§ Task prompt:
Your answer consists of the lines in the data that contain "Southside". Copy each of them.

[Collected data]
================================
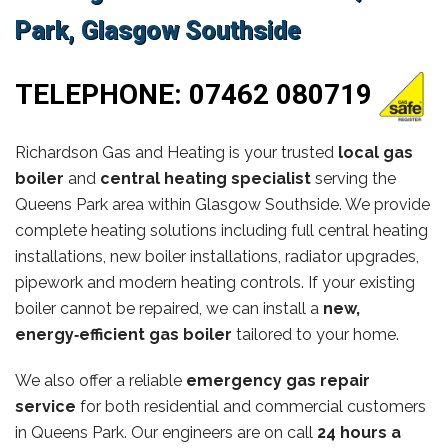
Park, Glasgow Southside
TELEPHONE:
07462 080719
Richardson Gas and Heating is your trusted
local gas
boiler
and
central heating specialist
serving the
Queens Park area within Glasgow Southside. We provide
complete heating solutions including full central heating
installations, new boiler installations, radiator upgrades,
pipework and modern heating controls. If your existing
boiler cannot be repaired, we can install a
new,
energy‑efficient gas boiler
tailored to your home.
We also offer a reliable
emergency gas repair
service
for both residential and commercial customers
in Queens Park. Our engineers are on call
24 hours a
================================
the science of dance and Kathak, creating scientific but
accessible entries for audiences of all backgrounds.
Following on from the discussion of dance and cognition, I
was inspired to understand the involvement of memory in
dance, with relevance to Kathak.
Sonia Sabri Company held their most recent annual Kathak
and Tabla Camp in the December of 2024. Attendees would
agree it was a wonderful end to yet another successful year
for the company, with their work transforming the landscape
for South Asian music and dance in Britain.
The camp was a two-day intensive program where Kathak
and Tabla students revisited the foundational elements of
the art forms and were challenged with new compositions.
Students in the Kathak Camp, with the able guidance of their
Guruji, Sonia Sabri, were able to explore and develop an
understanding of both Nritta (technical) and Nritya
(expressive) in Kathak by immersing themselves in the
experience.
================================
§ Result:
Park, Glasgow Southside
Queens Park area within Glasgow Southside. We provide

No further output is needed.